§ **What the task requires**
Each of the records below must be reproduced verbatim.

(Source data)

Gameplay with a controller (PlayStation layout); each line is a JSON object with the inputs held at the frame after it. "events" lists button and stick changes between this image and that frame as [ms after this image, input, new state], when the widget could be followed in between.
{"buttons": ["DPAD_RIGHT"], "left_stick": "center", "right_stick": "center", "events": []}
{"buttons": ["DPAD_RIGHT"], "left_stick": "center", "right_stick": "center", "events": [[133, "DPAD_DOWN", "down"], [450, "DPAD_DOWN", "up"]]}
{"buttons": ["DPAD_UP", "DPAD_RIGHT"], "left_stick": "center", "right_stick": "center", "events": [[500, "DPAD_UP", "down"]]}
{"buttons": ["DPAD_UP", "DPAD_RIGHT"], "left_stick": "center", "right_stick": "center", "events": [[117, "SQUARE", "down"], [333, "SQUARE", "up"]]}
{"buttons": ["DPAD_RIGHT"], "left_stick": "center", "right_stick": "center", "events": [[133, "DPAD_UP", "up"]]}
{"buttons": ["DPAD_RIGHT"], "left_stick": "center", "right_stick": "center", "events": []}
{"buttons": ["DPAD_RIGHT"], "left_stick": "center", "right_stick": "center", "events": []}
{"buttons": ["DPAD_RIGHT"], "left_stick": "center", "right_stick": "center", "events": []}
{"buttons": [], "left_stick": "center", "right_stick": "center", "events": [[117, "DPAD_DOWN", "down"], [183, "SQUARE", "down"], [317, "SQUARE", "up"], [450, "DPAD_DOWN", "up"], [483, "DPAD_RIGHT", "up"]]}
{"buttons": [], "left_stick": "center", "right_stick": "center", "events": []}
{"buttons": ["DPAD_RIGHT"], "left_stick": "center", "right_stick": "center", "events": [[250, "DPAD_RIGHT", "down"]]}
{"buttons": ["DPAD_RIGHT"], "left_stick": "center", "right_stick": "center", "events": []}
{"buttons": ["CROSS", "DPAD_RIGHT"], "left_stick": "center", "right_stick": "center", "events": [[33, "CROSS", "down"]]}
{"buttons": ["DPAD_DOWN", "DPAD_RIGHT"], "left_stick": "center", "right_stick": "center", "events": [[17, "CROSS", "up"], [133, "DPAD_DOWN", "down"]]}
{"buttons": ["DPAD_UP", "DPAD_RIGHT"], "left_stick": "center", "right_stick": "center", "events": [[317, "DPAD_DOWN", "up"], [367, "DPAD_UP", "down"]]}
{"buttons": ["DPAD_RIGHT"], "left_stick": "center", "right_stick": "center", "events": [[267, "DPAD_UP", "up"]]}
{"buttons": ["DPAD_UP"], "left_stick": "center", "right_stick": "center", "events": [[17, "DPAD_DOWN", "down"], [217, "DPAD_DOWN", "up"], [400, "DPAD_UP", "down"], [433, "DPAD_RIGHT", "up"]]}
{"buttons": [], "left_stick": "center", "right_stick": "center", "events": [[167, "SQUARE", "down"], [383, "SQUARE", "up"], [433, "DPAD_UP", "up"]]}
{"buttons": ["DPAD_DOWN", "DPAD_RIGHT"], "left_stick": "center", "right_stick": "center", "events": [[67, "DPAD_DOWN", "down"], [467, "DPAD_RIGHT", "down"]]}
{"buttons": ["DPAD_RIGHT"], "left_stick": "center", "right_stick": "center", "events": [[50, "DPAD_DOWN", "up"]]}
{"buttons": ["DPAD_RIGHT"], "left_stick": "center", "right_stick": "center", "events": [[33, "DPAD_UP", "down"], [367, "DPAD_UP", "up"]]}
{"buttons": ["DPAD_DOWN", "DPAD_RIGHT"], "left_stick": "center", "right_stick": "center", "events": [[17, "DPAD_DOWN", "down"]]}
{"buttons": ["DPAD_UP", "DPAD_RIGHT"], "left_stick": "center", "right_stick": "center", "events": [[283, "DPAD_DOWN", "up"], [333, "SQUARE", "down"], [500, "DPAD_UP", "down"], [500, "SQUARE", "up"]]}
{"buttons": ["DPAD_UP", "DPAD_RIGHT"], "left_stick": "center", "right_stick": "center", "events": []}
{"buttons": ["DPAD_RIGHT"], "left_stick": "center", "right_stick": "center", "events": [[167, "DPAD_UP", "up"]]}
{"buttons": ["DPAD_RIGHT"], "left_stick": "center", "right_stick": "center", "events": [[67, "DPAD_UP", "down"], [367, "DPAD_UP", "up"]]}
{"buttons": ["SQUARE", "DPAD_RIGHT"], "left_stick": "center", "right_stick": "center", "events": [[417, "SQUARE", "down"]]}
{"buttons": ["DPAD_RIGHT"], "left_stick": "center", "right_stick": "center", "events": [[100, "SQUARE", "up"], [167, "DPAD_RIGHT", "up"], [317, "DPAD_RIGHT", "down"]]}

§ **Problem solution**
Gameplay with a controller (PlayStation layout); each line is a JSON object with the inputs held at the frame after it. "events" lists button and stick changes between this image and that frame as [ms after this image, input, new state], when the widget could be followed in between.
{"buttons": ["DPAD_RIGHT"], "left_stick": "center", "right_stick": "center", "events": []}
{"buttons": ["DPAD_RIGHT"], "left_stick": "center", "right_stick": "center", "events": [[133, "DPAD_DOWN", "down"], [450, "DPAD_DOWN", "up"]]}
{"buttons": ["DPAD_UP", "DPAD_RIGHT"], "left_stick": "center", "right_stick": "center", "events": [[500, "DPAD_UP", "down"]]}
{"buttons": ["DPAD_UP", "DPAD_RIGHT"], "left_stick": "center", "right_stick": "center", "events": [[117, "SQUARE", "down"], [333, "SQUARE", "up"]]}
{"buttons": ["DPAD_RIGHT"], "left_stick": "center", "right_stick": "center", "events": [[133, "DPAD_UP", "up"]]}
{"buttons": ["DPAD_RIGHT"], "left_stick": "center", "right_stick": "center", "events": []}
{"buttons": ["DPAD_RIGHT"], "left_stick": "center", "right_stick": "center", "events": []}
{"buttons": ["DPAD_RIGHT"], "left_stick": "center", "right_stick": "center", "events": []}
{"buttons": [], "left_stick": "center", "right_stick": "center", "events": [[117, "DPAD_DOWN", "down"], [183, "SQUARE", "down"], [317, "SQUARE", "up"], [450, "DPAD_DOWN", "up"], [483, "DPAD_RIGHT", "up"]]}
{"buttons": [], "left_stick": "center", "right_stick": "center", "events": []}
{"buttons": ["DPAD_RIGHT"], "left_stick": "center", "right_stick": "center", "events": [[250, "DPAD_RIGHT", "down"]]}
{"buttons": ["DPAD_RIGHT"], "left_stick": "center", "right_stick": "center", "events": []}
{"buttons": ["CROSS", "DPAD_RIGHT"], "left_stick": "center", "right_stick": "center", "events": [[33, "CROSS", "down"]]}
{"buttons": ["DPAD_DOWN", "DPAD_RIGHT"], "left_stick": "center", "right_stick": "center", "events": [[17, "CROSS", "up"], [133, "DPAD_DOWN", "down"]]}
{"buttons": ["DPAD_UP", "DPAD_RIGHT"], "left_stick": "center", "right_stick": "center", "events": [[317, "DPAD_DOWN", "up"], [367, "DPAD_UP", "down"]]}
{"buttons": ["DPAD_RIGHT"], "left_stick": "center", "right_stick": "center", "events": [[267, "DPAD_UP", "up"]]}
{"buttons": ["DPAD_UP"], "left_stick": "center", "right_stick": "center", "events": [[17, "DPAD_DOWN", "down"], [217, "DPAD_DOWN", "up"], [400, "DPAD_UP", "down"], [433, "DPAD_RIGHT", "up"]]}
{"buttons": [], "left_stick": "center", "right_stick": "center", "events": [[167, "SQUARE", "down"], [383, "SQUARE", "up"], [433, "DPAD_UP", "up"]]}
{"buttons": ["DPAD_DOWN", "DPAD_RIGHT"], "left_stick": "center", "right_stick": "center", "events": [[67, "DPAD_DOWN", "down"], [467, "DPAD_RIGHT", "down"]]}
{"buttons": ["DPAD_RIGHT"], "left_stick": "center", "right_stick": "center", "events": [[50, "DPAD_DOWN", "up"]]}
{"buttons": ["DPAD_RIGHT"], "left_stick": "center", "right_stick": "center", "events": [[33, "DPAD_UP", "down"], [367, "DPAD_UP", "up"]]}
{"buttons": ["DPAD_DOWN", "DPAD_RIGHT"], "left_stick": "center", "right_stick": "center", "events": [[17, "DPAD_DOWN", "down"]]}
{"buttons": ["DPAD_UP", "DPAD_RIGHT"], "left_stick": "center", "right_stick": "center", "events": [[283, "DPAD_DOWN", "up"], [333, "SQUARE", "down"], [500, "DPAD_UP", "down"], [500, "SQUARE", "up"]]}
{"buttons": ["DPAD_UP", "DPAD_RIGHT"], "left_stick": "center", "right_stick": "center", "events": []}
{"buttons": ["DPAD_RIGHT"], "left_stick": "center", "right_stick": "center", "events": [[167, "DPAD_UP", "up"]]}
{"buttons": ["DPAD_RIGHT"], "left_stick": "center", "right_stick": "center", "events": [[67, "DPAD_UP", "down"], [367, "DPAD_UP", "up"]]}
{"buttons": ["SQUARE", "DPAD_RIGHT"], "left_stick": "center", "right_stick": "center", "events": [[417, "SQUARE", "down"]]}
{"buttons": ["DPAD_RIGHT"], "left_stick": "center", "right_stick": "center", "events": [[100, "SQUARE", "up"], [167, "DPAD_RIGHT", "up"], [317, "DPAD_RIGHT", "down"]]}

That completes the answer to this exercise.